- Objective
Rewrite the lines of every record below, replacing "scientific name" with "binomial name" and leaving everything else unchanged.

- Recorded data
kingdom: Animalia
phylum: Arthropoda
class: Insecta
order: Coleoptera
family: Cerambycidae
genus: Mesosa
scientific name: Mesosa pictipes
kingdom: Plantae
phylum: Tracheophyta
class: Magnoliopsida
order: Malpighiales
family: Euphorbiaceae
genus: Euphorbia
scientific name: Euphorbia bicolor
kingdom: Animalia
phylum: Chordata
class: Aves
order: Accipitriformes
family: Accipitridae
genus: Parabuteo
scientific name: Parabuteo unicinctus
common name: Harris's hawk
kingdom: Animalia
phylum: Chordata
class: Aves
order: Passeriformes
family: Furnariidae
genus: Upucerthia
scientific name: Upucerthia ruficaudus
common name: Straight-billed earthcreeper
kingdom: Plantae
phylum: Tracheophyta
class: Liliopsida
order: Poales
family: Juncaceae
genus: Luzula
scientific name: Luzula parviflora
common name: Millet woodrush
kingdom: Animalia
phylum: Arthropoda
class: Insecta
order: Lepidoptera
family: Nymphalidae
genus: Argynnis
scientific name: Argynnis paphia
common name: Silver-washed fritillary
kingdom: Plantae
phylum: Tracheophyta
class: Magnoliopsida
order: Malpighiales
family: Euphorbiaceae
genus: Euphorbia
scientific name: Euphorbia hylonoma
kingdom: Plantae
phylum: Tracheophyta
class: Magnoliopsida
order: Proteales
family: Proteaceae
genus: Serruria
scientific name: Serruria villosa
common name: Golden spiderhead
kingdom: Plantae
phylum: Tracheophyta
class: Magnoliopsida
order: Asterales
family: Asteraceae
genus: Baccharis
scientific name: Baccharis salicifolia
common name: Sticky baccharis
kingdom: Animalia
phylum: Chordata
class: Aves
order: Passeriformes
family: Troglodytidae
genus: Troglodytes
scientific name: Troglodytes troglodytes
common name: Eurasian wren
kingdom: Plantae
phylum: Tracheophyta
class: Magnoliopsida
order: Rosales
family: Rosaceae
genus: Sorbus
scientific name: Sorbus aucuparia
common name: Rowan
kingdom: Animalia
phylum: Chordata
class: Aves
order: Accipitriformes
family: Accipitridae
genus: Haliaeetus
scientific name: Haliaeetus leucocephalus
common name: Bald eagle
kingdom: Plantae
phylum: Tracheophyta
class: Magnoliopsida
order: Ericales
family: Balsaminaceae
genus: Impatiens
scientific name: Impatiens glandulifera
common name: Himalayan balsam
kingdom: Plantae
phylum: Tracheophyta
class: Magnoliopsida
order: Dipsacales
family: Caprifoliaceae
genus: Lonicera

- Final result
kingdom: Animalia
phylum: Arthropoda
class: Insecta
order: Coleoptera
family: Cerambycidae
genus: Mesosa
binomial name: Mesosa pictipes
kingdom: Plantae
phylum: Tracheophyta
class: Magnoliopsida
order: Malpighiales
family: Euphorbiaceae
genus: Euphorbia
binomial name: Euphorbia bicolor
kingdom: Animalia
phylum: Chordata
class: Aves
order: Accipitriformes
family: Accipitridae
genus: Parabuteo
binomial name: Parabuteo unicinctus
common name: Harris's hawk
kingdom: Animalia
phylum: Chordata
class: Aves
order: Passeriformes
family: Furnariidae
genus: Upucerthia
binomial name: Upucerthia ruficaudus
common name: Straight-billed earthcreeper
kingdom: Plantae
phylum: Tracheophyta
class: Liliopsida
order: Poales
family: Juncaceae
genus: Luzula
binomial name: Luzula parviflora
common name: Millet woodrush
kingdom: Animalia
phylum: Arthropoda
class: Insecta
order: Lepidoptera
family: Nymphalidae
genus: Argynnis
binomial name: Argynnis paphia
common name: Silver-washed fritillary
kingdom: Plantae
phylum: Tracheophyta
class: Magnoliopsida
order: Malpighiales
family: Euphorbiaceae
genus: Euphorbia
binomial name: Euphorbia hylonoma
kingdom: Plantae
phylum: Tracheophyta
class: Magnoliopsida
order: Proteales
family: Proteaceae
genus: Serruria
binomial name: Serruria villosa
common name: Golden spiderhead
kingdom: Plantae
phylum: Tracheophyta
class: Magnoliopsida
order: Asterales
family: Asteraceae
genus: Baccharis
binomial name: Baccharis salicifolia
common name: Sticky baccharis
kingdom: Animalia
phylum: Chordata
class: Aves
order: Passeriformes
family: Troglodytidae
genus: Troglodytes
binomial name: Troglodytes troglodytes
common name: Eurasian wren
kingdom: Plantae
phylum: Tracheophyta
class: Magnoliopsida
order: Rosales
family: Rosaceae
genus: Sorbus
binomial name: Sorbus aucuparia
common name: Rowan
kingdom: Animalia
phylum: Chordata
class: Aves
order: Accipitriformes
family: Accipitridae
genus: Haliaeetus
binomial name: Haliaeetus leucocephalus
common name: Bald eagle
kingdom: Plantae
phylum: Tracheophyta
class: Magnoliopsida
order: Ericales
family: Balsaminaceae
genus: Impatiens
binomial name: Impatiens glandulifera
common name: Himalayan balsam
kingdom: Plantae
phylum: Tracheophyta
class: Magnoliopsida
order: Dipsacales
family: Caprifoliaceae
genus: Lonicera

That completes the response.